Dévoilée en septembre 2020, la nouvelle proposition communautaire prévoit notamment l’offre de services en français partout en Ontario (et non pas seulement dans les régions désignées) ; le rétablissement du commissariat aux services en français indépendant ; un préambule bonifié ; la codification du principe de l’offre active de services en français ; l’élargissement du champ d’application de la loi ; l’adoption systématique de la législation déléguée (les règlements) en français et en anglais ; la reconnaissance du comité consultatif communautaire sur les Affaires francophones ; la création de nouveaux recours judiciaires en cas de violations des droits linguistiques et la révision périodique obligatoire de la LSF.

Une avancée certaine, mais en deçà des revendications communautaires

Le 4 novembre 2021, le gouvernement Ford présente un projet de loi principalement axé sur le budget, dans lequel était enfouie en annexe la modernisation de la LSF. Ce projet de loi a reçu la sanction royale le 9 décembre 2021 sans modification supplémentaire.

Force est de constater que le gouvernement a tenu compte des revendications communautaires puisque la nouvelle mouture de la LSF intègre plusieurs éléments du libellé communautaire de l’AFO et l’AJEFO. Par exemple, les organismes gouvernementaux ont désormais l’obligation de faire l’offre active des services en français, et ce dès le premier contact avec les citoyens. Le ministère des Affaires francophones et son comité consultatif sont enfin reconnus dans la loi. Les ministères doivent rendre compte et faire rapport au Comité exécutif quant à la mise en œuvre de la LSF et la qualité des services en français. Enfin, il est désormais prévu que la loi sera révisée, en consultant le public, à tous les 10 ans, comme l’avait revendiqué le réseau associatif franco-ontarien.

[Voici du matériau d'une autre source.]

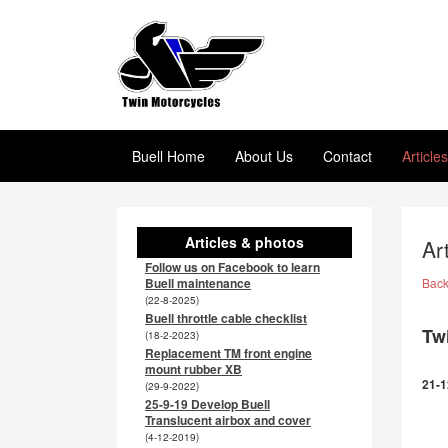
Buell Home
About Us
Contact
Article
Articles & photos
Ar
Follow us on Facebook to learn
Buell maintenance
Bac
(22-8-2025)
Buell throttle cable checklist
Tw
(18-2-2023)
Replacement TM front engine
mount rubber XB
21-1
(29-9-2022)
25-9-19 Develop Buell
Translucent airbox and cover
(4-12-2019)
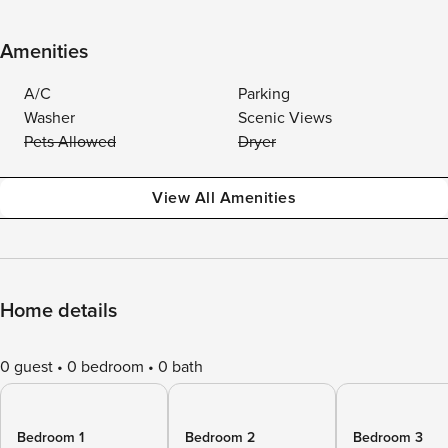
Amenities
A/C
Parking
Washer
Scenic Views
Pets Allowed
Dryer
View All Amenities
Home details
0 guest
0 bedroom
0 bath
Bedroom 1
Bedroom 2
Bedroom 3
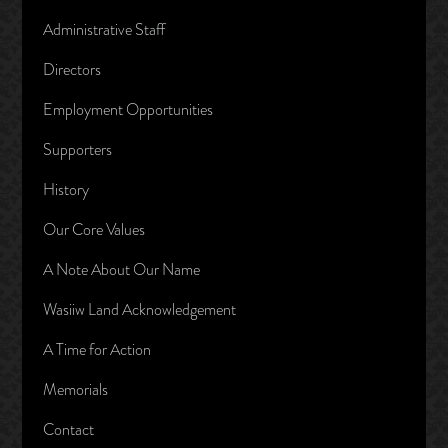
Administrative Staff
Directors
Employment Opportunities
Supporters
History
Our Core Values
A Note About Our Name
Wasiiw Land Acknowledgement
A Time for Action
Memorials
Contact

En revanche, la nouvelle LSF ignore plusieurs importantes revendications communautaires, dont le rétablissement du Commissariat aux services français, la création de recours justice pour les manquements à la loi et l’ajout d’une section interprétative pour rendre limpides les objectifs de la loi.

À défaut de restaurer le Commissariat aux services en français, il conviendrait au minimum de modifier la Loi sur l’ombudsman afin d’exiger que la personne qui occupe ce poste maîtrise le français. À l’heure actuelle, les Franco-Ontariens n’ont aucune assurance que le successeur de l’ombudsman, Paul Dubé, un Franco-Albertain d’origine, puisse entendre leurs doléances et aspirations en français.

Une nouvelle stratégie de main-d’œuvre bilingue et francophone

Au final, la modernisation de la LSF à elle seule ne saurait garantir l’amélioration des services en français de l’Ontario. La réalisation des objectifs législatifs passe inévitablement par la création d’une nouvelle culture de bilinguisme dans la fonction publique ontarienne. À cette fin, le gouvernement de l’Ontario a dévoilé au mois de novembre dernier sa nouvelle Stratégie pour les services en français.

Déclinée sur trois ans, cette démarche vise l’augmentation des ressources humaines francophones dans certains secteurs essentiels comme la santé, l’éducation, la justice, les services sociaux, et les services gouvernementaux directs, une meilleure reddition de compte et la diversification des méthodes de prestation des services. Cette nouvelle politique est salutaire, voire nécessaire, pour mettre en œuvre la LSF modernisée et favoriser l’épanouissement de la francophonie ontarienne.